Every entry below must be retyped exactly, and the pictures must be left out.

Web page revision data
============================================================

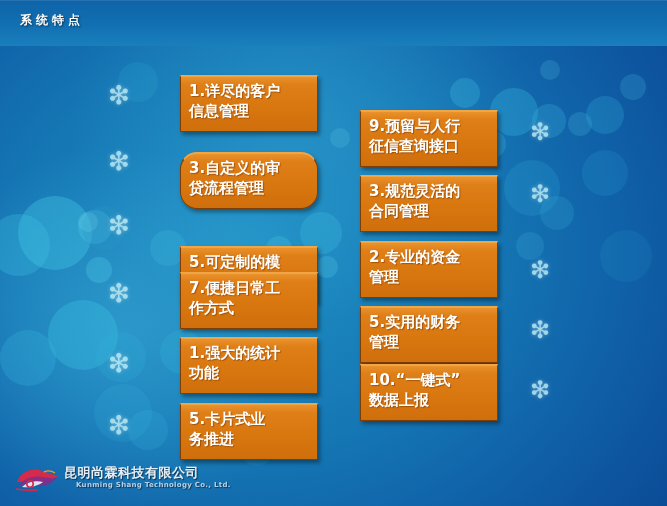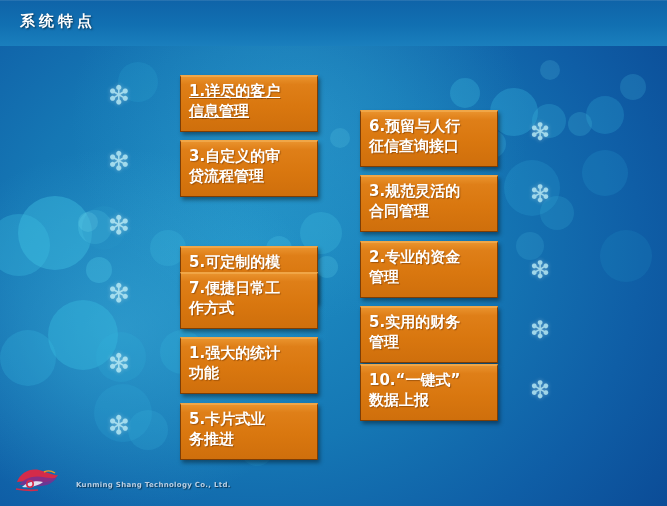--- a/index.html
+++ b/index.html
@@ -36,7 +36,7 @@
   }
   #page-title{
     position:absolute;left:20px;top:12px;
-    font-size:15px;font-weight:bold;color:#ffffff;
+    font-size:12px;font-weight:bold;color:#ffffff;
     letter-spacing:4px;
     text-shadow:1px 1px 2px rgba(0,0,0,0.55);
   }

============================================================

ANSWER FOR THIS EXERCISE:
--- a/index.html
+++ b/index.html
@@ -36,7 +36,7 @@
   }
   #page-title{
     position:absolute;left:20px;top:12px;
-    font-size:15px;font-weight:bold;color:#ffffff;
+    font-size:12px;font-weight:bold;color:#ffffff;
     letter-spacing:4px;
     text-shadow:1px 1px 2px rgba(0,0,0,0.55);
   }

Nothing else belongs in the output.